Question

Let ${T_r}$ be the ${r^{{\text{th}}}}$ term of an A.P., for $r = 1,2,3,....$. If for some positive integers $m,n$ we have ${T_m} = \dfrac{1}{n}$ and ${T_n} = \dfrac{1}{m}$ then ${T_{mn}}$ equals?
(A) $\dfrac{1}{{mn}}$
(B) $\dfrac{1}{m} + \dfrac{1}{n}$
(C) 1
(D) 0

Answer 1

Hint: Use the formula for general term of an A.P. i.e. ${T_n} = a + \left( {n - 1} \right)d$ to frame the equations for ${T_m}$ and ${T_n}$. Find the values of $a$ and $d$ solving these two equations. Put these values in the expression of ${T_{mn}}$ to get the answer.

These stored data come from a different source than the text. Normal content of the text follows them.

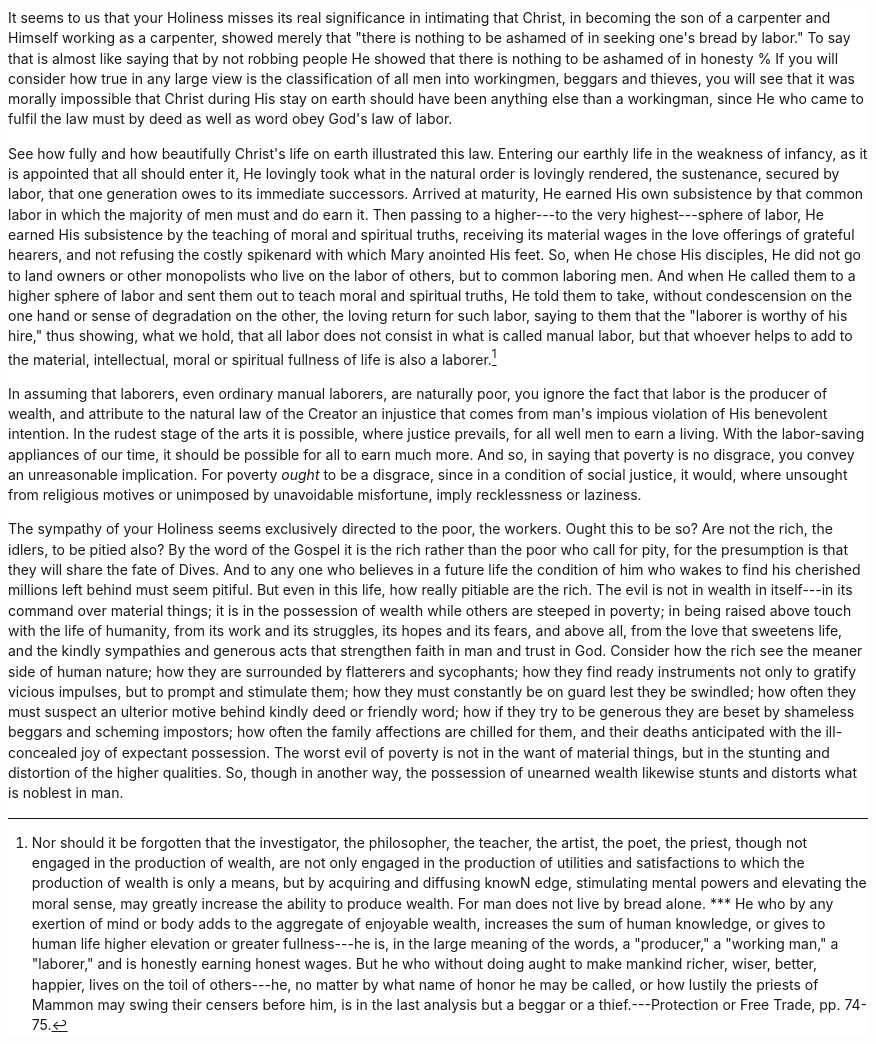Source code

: It seems to us that your Holiness misses its real significance in intimating that Christ, in becoming the son of a carpenter and Himself working as a carpenter, showed merely that "there is nothing to be ashamed of in seeking one's bread by labor." To say that is almost like saying that by not robbing people He showed that there is nothing to be ashamed of in honesty % If you will consider how true in any large view is the classification of all men into workingmen, beggars and thieves, you will see that it was morally impossible that Christ during His stay on earth should have been anything else than a workingman, since He who came to fulfil the law must by deed as well as word obey God's law of labor.

See how fully and how beautifully Christ's life on earth illustrated this law. Entering our earthly life in the weakness of infancy, as it is appointed that all should enter it, He lovingly took what in the natural order is lovingly rendered, the sustenance, secured by labor, that one generation owes to its immediate successors. Arrived at maturity, He earned His own subsistence by that common labor in which the majority of men must and do earn it. Then passing to a higher---to the very highest---sphere of labor, He earned His subsistence by the teaching of moral and spiritual truths, receiving its material wages in the love offerings of grateful hearers, and not refusing the costly spikenard with which Mary anointed His feet. So, when He chose His disciples, He did not go to land owners or other monopolists who live on the labor of others, but to common laboring men. And when He called them to a higher sphere of labor and sent them out to teach moral and spiritual truths, He told them to take, without condescension on the one hand or sense of degradation on the other, the loving return for such labor, saying to them that the "laborer is worthy of his hire," thus showing, what we hold, that all labor does not consist in what is called manual labor, but that whoever helps to add to the material, intellectual, moral or spiritual fullness of life is also a laborer.[^1]

[^1]: Nor should it be forgotten that the investigator, the philosopher, the teacher, the artist, the poet, the priest, though not engaged in the production of wealth, are not only engaged in the production of utilities and satisfactions to which the production of wealth is only a means, but by acquiring and diffusing knowN edge, stimulating mental powers and elevating the moral sense, may greatly increase the ability to produce wealth. For man does not live by bread alone. \*\*\* He who by any exertion of mind or body adds to the aggregate of enjoyable wealth, increases the sum of human knowledge, or gives to human life higher elevation or greater fullness---he is, in the large meaning of the words, a "producer," a "working man," a "laborer," and is honestly earning honest wages. But he who without doing aught to make mankind richer, wiser, better, happier, lives on the toil of others---he, no matter by what name of honor he may be called, or how lustily the priests of Mammon may swing their censers before him, is in the last analysis but a beggar or a thief.---Protection or Free Trade, pp. 74-75.

In assuming that laborers, even ordinary manual laborers, are naturally poor, you ignore the fact that labor is the producer of wealth, and attribute to the natural law of the Creator an injustice that comes from man's impious violation of His benevolent intention. In the rudest stage of the arts it is possible, where justice prevails, for all well men to earn a living. With the labor-saving appliances of our time, it should be possible for all to earn much more. And so, in saying that poverty is no disgrace, you convey an unreasonable implication. For poverty *ought* to be a disgrace, since in a condition of social justice, it would, where unsought from religious motives or unimposed by unavoidable misfortune, imply recklessness or laziness.

The sympathy of your Holiness seems exclusively directed to the poor, the workers. Ought this to be so? Are not the rich, the idlers, to be pitied also? By the word of the Gospel it is the rich rather than the poor who call for pity, for the presumption is that they will share the fate of Dives. And to any one who believes in a future life the condition of him who wakes to find his cherished millions left behind must seem pitiful. But even in this life, how really pitiable are the rich. The evil is not in wealth in itself---in its command over material things; it is in the possession of wealth while others are steeped in poverty; in being raised above touch with the life of humanity, from its work and its struggles, its hopes and its fears, and above all, from the love that sweetens life, and the kindly sympathies and generous acts that strengthen faith in man and trust in God. Consider how the rich see the meaner side of human nature; how they are surrounded by flatterers and sycophants; how they find ready instruments not only to gratify vicious impulses, but to prompt and stimulate them; how they must constantly be on guard lest they be swindled; how often they must suspect an ulterior motive behind kindly deed or friendly word; how if they try to be generous they are beset by shameless beggars and scheming impostors; how often the family affections are chilled for them, and their deaths anticipated with the ill-concealed joy of expectant possession. The worst evil of poverty is not in the want of material things, but in the stunting and distortion of the higher qualities. So, though in another way, the possession of unearned wealth likewise stunts and distorts what is noblest in man.
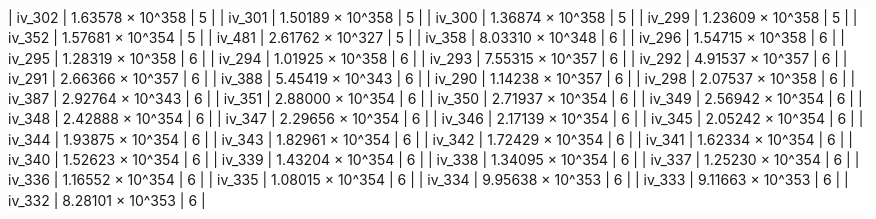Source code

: | iv_302 | 1.63578 × 10^358 | 5 |
| iv_301 | 1.50189 × 10^358 | 5 |
| iv_300 | 1.36874 × 10^358 | 5 |
| iv_299 | 1.23609 × 10^358 | 5 |
| iv_352 | 1.57681 × 10^354 | 5 |
| iv_481 | 2.61762 × 10^327 | 5 |
| iv_358 | 8.03310 × 10^348 | 6 |
| iv_296 | 1.54715 × 10^358 | 6 |
| iv_295 | 1.28319 × 10^358 | 6 |
| iv_294 | 1.01925 × 10^358 | 6 |
| iv_293 | 7.55315 × 10^357 | 6 |
| iv_292 | 4.91537 × 10^357 | 6 |
| iv_291 | 2.66366 × 10^357 | 6 |
| iv_388 | 5.45419 × 10^343 | 6 |
| iv_290 | 1.14238 × 10^357 | 6 |
| iv_298 | 2.07537 × 10^358 | 6 |
| iv_387 | 2.92764 × 10^343 | 6 |
| iv_351 | 2.88000 × 10^354 | 6 |
| iv_350 | 2.71937 × 10^354 | 6 |
| iv_349 | 2.56942 × 10^354 | 6 |
| iv_348 | 2.42888 × 10^354 | 6 |
| iv_347 | 2.29656 × 10^354 | 6 |
| iv_346 | 2.17139 × 10^354 | 6 |
| iv_345 | 2.05242 × 10^354 | 6 |
| iv_344 | 1.93875 × 10^354 | 6 |
| iv_343 | 1.82961 × 10^354 | 6 |
| iv_342 | 1.72429 × 10^354 | 6 |
| iv_341 | 1.62334 × 10^354 | 6 |
| iv_340 | 1.52623 × 10^354 | 6 |
| iv_339 | 1.43204 × 10^354 | 6 |
| iv_338 | 1.34095 × 10^354 | 6 |
| iv_337 | 1.25230 × 10^354 | 6 |
| iv_336 | 1.16552 × 10^354 | 6 |
| iv_335 | 1.08015 × 10^354 | 6 |
| iv_334 | 9.95638 × 10^353 | 6 |
| iv_333 | 9.11663 × 10^353 | 6 |
| iv_332 | 8.28101 × 10^353 | 6 |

Complete step by step answer:
According to the question, we have been given an arithmetic progression having the general term ${T_r}$ for $r = 1,2,3,....$.
We know that the ${n^{{\text{th}}}}$ term of an arithmetic progression is written as ${T_n} = a + \left( {n - 1} \right)d$, where $a$ is its first term and $d$ is its common difference. Based on this, we have:
$ \Rightarrow {T_r} = a + \left( {r - 1} \right)d{\text{ }}.....{\text{(1)}}$
Further, it is given that the ${m^{{\text{th}}}}$ term is $\dfrac{1}{n}$ i.e. ${T_m} = \dfrac{1}{n}$. Using formula for general term, we have:
$
   \Rightarrow {T_m} = a + \left( {m - 1} \right)d = \dfrac{1}{n} \\
   \Rightarrow a + \left( {m - 1} \right)d = \dfrac{1}{n}{\text{ }}.....{\text{(2)}} \\
 $
Also it is given that the ${n^{{\text{th}}}}$ term is $\dfrac{1}{m}$ i.e. ${T_n} = \dfrac{1}{m}$. Again using formula for general term, we have:
$
   \Rightarrow {T_n} = a + \left( {n - 1} \right)d = \dfrac{1}{m} \\
   \Rightarrow a + \left( {n - 1} \right)d = \dfrac{1}{m}{\text{ }}.....{\text{(3)}} \\
 $
Subtracting equation (3) from equation (2), we’ll get:
$
   \Rightarrow a + \left( {m - 1} \right)d - \left[ {a + \left( {n - 1} \right)d} \right] = \dfrac{1}{n} - \dfrac{1}{m} \\
   \Rightarrow a + md - d - a - nd + d = \dfrac{{m - n}}{{mn}} \\
   \Rightarrow \left( {m - n} \right)d = \dfrac{{m - n}}{{mn}} \\
 $
From both sides, $\left( {m - n} \right)$ will be cancelled, we’ll get:
$ \Rightarrow d = \dfrac{1}{{mn}}$
Putting the value $d = \dfrac{1}{{mn}}$ in equation (2), we’ll get:
$
   \Rightarrow a + \left( {m - 1} \right)\dfrac{1}{{mn}} = \dfrac{1}{n} \\
   \Rightarrow a + \dfrac{m}{{mn}} - \dfrac{1}{{mn}} = \dfrac{1}{n} \\
   \Rightarrow a + \dfrac{1}{n} - \dfrac{1}{{mn}} = \dfrac{1}{n} \\
   \Rightarrow a = \dfrac{1}{{mn}} \\
 $
Thus we have $a = \dfrac{1}{{mn}}$ and $d = \dfrac{1}{{mn}}$.
Now we have to determine ${T_{mn}}$. Putting $r = mn$ in equation, we have:
$ \Rightarrow {T_{mn}} = a + \left( {mn - 1} \right)d$
Putting $a = \dfrac{1}{{mn}}$ and $d = \dfrac{1}{{mn}}$, we’ll get:
$
   \Rightarrow {T_{mn}} = \dfrac{1}{{mn}} + \left( {mn - 1} \right)\dfrac{1}{{mn}} \\
   \Rightarrow {T_{mn}} = \dfrac{1}{{mn}} + \dfrac{{mn}}{{mn}} - \dfrac{1}{{mn}} \\
   \Rightarrow {T_{mn}} = 1 \\
 $
Thus the value of ${T_{mn}}$ is 1.

So, the correct answer is Option C.

Note: ${T_n} = a + \left( {n - 1} \right)d$ is the formula for the general term of an arithmetic progression. If an arithmetic progression is having $n$ terms with $a$ as its first term and $d$ is the common difference then the sum of its terms can be calculated using the formula:
$ \Rightarrow {S_n} = \dfrac{n}{2}\left[ {2a + \left( {n - 1} \right)d} \right]$